* _DATA_
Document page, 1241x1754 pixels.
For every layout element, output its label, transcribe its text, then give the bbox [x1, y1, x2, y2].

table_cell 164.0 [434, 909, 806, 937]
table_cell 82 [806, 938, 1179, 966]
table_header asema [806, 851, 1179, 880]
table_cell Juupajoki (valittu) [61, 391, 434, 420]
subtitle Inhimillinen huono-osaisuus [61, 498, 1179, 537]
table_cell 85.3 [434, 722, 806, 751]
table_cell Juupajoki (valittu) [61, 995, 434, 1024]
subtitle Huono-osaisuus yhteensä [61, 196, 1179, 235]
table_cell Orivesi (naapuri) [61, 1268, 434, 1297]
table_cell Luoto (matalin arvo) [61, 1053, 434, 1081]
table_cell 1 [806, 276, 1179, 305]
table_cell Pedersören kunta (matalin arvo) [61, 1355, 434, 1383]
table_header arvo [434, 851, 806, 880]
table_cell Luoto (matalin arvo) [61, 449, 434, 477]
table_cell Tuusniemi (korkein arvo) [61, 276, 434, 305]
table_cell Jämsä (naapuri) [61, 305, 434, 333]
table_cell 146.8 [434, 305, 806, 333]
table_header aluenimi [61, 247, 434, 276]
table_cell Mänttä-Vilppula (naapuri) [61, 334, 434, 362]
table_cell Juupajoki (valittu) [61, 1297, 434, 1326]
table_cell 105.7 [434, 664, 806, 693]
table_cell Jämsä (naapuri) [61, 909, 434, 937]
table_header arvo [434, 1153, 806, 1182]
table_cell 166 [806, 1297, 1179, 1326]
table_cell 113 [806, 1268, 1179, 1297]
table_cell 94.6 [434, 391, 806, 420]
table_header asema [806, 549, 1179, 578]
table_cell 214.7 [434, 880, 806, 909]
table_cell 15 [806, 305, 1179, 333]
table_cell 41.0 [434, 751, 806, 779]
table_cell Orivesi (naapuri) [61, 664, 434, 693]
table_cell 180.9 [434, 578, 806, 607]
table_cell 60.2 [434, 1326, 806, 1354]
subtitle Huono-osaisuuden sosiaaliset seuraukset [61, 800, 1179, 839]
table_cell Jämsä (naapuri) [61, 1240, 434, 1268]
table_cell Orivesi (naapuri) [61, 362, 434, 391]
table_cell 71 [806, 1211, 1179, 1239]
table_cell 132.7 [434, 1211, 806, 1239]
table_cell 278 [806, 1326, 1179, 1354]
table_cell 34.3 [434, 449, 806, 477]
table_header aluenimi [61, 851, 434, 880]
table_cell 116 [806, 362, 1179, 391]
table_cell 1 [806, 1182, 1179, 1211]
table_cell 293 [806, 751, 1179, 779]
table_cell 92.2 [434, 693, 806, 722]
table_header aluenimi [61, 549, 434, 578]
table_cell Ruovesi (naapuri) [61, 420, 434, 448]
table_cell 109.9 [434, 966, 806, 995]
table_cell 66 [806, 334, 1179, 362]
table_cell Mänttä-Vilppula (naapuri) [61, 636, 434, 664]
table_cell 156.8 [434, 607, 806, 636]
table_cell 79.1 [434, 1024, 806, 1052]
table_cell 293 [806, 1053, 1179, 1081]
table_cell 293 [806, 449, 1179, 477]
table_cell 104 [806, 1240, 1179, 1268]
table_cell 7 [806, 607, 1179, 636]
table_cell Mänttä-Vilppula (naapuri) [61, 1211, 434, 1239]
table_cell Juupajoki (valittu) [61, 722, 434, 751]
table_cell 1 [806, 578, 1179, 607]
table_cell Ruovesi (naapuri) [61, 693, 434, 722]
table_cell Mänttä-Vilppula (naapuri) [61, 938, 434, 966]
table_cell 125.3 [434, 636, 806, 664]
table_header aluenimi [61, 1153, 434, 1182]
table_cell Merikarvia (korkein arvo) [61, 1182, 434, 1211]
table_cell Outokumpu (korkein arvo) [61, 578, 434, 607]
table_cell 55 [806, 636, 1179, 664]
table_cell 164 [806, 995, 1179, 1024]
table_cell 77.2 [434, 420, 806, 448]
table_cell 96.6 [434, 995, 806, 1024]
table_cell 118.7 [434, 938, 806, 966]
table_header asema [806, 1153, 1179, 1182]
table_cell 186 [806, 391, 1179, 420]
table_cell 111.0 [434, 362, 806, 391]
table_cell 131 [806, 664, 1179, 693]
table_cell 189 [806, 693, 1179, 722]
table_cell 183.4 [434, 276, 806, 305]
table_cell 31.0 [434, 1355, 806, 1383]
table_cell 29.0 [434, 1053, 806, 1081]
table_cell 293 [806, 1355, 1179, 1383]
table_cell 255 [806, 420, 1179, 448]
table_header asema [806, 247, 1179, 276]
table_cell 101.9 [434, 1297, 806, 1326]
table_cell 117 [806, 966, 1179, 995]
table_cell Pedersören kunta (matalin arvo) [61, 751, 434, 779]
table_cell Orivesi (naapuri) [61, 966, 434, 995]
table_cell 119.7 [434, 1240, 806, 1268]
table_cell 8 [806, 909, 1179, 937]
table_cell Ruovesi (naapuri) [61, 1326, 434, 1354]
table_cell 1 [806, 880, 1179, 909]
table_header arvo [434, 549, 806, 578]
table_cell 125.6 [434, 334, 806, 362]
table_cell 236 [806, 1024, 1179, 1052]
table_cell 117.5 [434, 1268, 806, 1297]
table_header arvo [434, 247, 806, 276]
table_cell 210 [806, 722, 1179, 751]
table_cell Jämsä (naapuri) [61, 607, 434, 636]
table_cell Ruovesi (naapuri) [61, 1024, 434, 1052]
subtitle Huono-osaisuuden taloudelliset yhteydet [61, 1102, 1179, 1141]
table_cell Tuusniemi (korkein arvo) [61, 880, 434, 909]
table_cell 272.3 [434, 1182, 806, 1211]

* _GIVEN EXERCISE_
Copy every line of the items above word for word, keeping each character unchanged.

* _RESPONSE_
Document page, 1241x1754 pixels.
For every layout element, output its label, transcribe its text, then give the bbox [x1, y1, x2, y2].

table_cell 164.0 [434, 909, 806, 937]
table_cell 82 [806, 938, 1179, 966]
table_header asema [806, 851, 1179, 880]
table_cell Juupajoki (valittu) [61, 391, 434, 420]
subtitle Inhimillinen huono-osaisuus [61, 498, 1179, 537]
table_cell 85.3 [434, 722, 806, 751]
table_cell Juupajoki (valittu) [61, 995, 434, 1024]
subtitle Huono-osaisuus yhteensä [61, 196, 1179, 235]
table_cell Orivesi (naapuri) [61, 1268, 434, 1297]
table_cell Luoto (matalin arvo) [61, 1053, 434, 1081]
table_cell 1 [806, 276, 1179, 305]
table_cell Pedersören kunta (matalin arvo) [61, 1355, 434, 1383]
table_header arvo [434, 851, 806, 880]
table_cell Luoto (matalin arvo) [61, 449, 434, 477]
table_cell Tuusniemi (korkein arvo) [61, 276, 434, 305]
table_cell Jämsä (naapuri) [61, 305, 434, 333]
table_cell 146.8 [434, 305, 806, 333]
table_header aluenimi [61, 247, 434, 276]
table_cell Mänttä-Vilppula (naapuri) [61, 334, 434, 362]
table_cell Juupajoki (valittu) [61, 1297, 434, 1326]
table_cell 105.7 [434, 664, 806, 693]
table_cell Jämsä (naapuri) [61, 909, 434, 937]
table_header arvo [434, 1153, 806, 1182]
table_cell 166 [806, 1297, 1179, 1326]
table_cell 113 [806, 1268, 1179, 1297]
table_cell 94.6 [434, 391, 806, 420]
table_header asema [806, 549, 1179, 578]
table_cell 214.7 [434, 880, 806, 909]
table_cell 15 [806, 305, 1179, 333]
table_cell 41.0 [434, 751, 806, 779]
table_cell Orivesi (naapuri) [61, 664, 434, 693]
table_cell 180.9 [434, 578, 806, 607]
table_cell 60.2 [434, 1326, 806, 1354]
subtitle Huono-osaisuuden sosiaaliset seuraukset [61, 800, 1179, 839]
table_cell Jämsä (naapuri) [61, 1240, 434, 1268]
table_cell Orivesi (naapuri) [61, 362, 434, 391]
table_cell 71 [806, 1211, 1179, 1239]
table_cell 132.7 [434, 1211, 806, 1239]
table_cell 278 [806, 1326, 1179, 1354]
table_cell 34.3 [434, 449, 806, 477]
table_header aluenimi [61, 851, 434, 880]
table_cell 116 [806, 362, 1179, 391]
table_cell 1 [806, 1182, 1179, 1211]
table_cell 293 [806, 751, 1179, 779]
table_cell 92.2 [434, 693, 806, 722]
table_header aluenimi [61, 549, 434, 578]
table_cell Ruovesi (naapuri) [61, 420, 434, 448]
table_cell 109.9 [434, 966, 806, 995]
table_cell 66 [806, 334, 1179, 362]
table_cell Mänttä-Vilppula (naapuri) [61, 636, 434, 664]
table_cell 156.8 [434, 607, 806, 636]
table_cell 79.1 [434, 1024, 806, 1052]
table_cell 293 [806, 1053, 1179, 1081]
table_cell 293 [806, 449, 1179, 477]
table_cell 104 [806, 1240, 1179, 1268]
table_cell 7 [806, 607, 1179, 636]
table_cell Mänttä-Vilppula (naapuri) [61, 1211, 434, 1239]
table_cell Juupajoki (valittu) [61, 722, 434, 751]
table_cell 1 [806, 578, 1179, 607]
table_cell Ruovesi (naapuri) [61, 693, 434, 722]
table_cell Mänttä-Vilppula (naapuri) [61, 938, 434, 966]
table_cell 125.3 [434, 636, 806, 664]
table_header aluenimi [61, 1153, 434, 1182]
table_cell Merikarvia (korkein arvo) [61, 1182, 434, 1211]
table_cell Outokumpu (korkein arvo) [61, 578, 434, 607]
table_cell 55 [806, 636, 1179, 664]
table_cell 164 [806, 995, 1179, 1024]
table_cell 77.2 [434, 420, 806, 448]
table_cell 96.6 [434, 995, 806, 1024]
table_cell 118.7 [434, 938, 806, 966]
table_header asema [806, 1153, 1179, 1182]
table_cell 186 [806, 391, 1179, 420]
table_cell 111.0 [434, 362, 806, 391]
table_cell 131 [806, 664, 1179, 693]
table_cell 189 [806, 693, 1179, 722]
table_cell 183.4 [434, 276, 806, 305]
table_cell 31.0 [434, 1355, 806, 1383]
table_cell 29.0 [434, 1053, 806, 1081]
table_cell 293 [806, 1355, 1179, 1383]
table_cell 255 [806, 420, 1179, 448]
table_header asema [806, 247, 1179, 276]
table_cell 101.9 [434, 1297, 806, 1326]
table_cell 117 [806, 966, 1179, 995]
table_cell Pedersören kunta (matalin arvo) [61, 751, 434, 779]
table_cell Orivesi (naapuri) [61, 966, 434, 995]
table_cell 119.7 [434, 1240, 806, 1268]
table_cell 8 [806, 909, 1179, 937]
table_cell Ruovesi (naapuri) [61, 1326, 434, 1354]
table_cell 1 [806, 880, 1179, 909]
table_header arvo [434, 549, 806, 578]
table_cell 125.6 [434, 334, 806, 362]
table_cell 236 [806, 1024, 1179, 1052]
table_cell 117.5 [434, 1268, 806, 1297]
table_header arvo [434, 247, 806, 276]
table_cell 210 [806, 722, 1179, 751]
table_cell Jämsä (naapuri) [61, 607, 434, 636]
table_cell Ruovesi (naapuri) [61, 1024, 434, 1052]
subtitle Huono-osaisuuden taloudelliset yhteydet [61, 1102, 1179, 1141]
table_cell Tuusniemi (korkein arvo) [61, 880, 434, 909]
table_cell 272.3 [434, 1182, 806, 1211]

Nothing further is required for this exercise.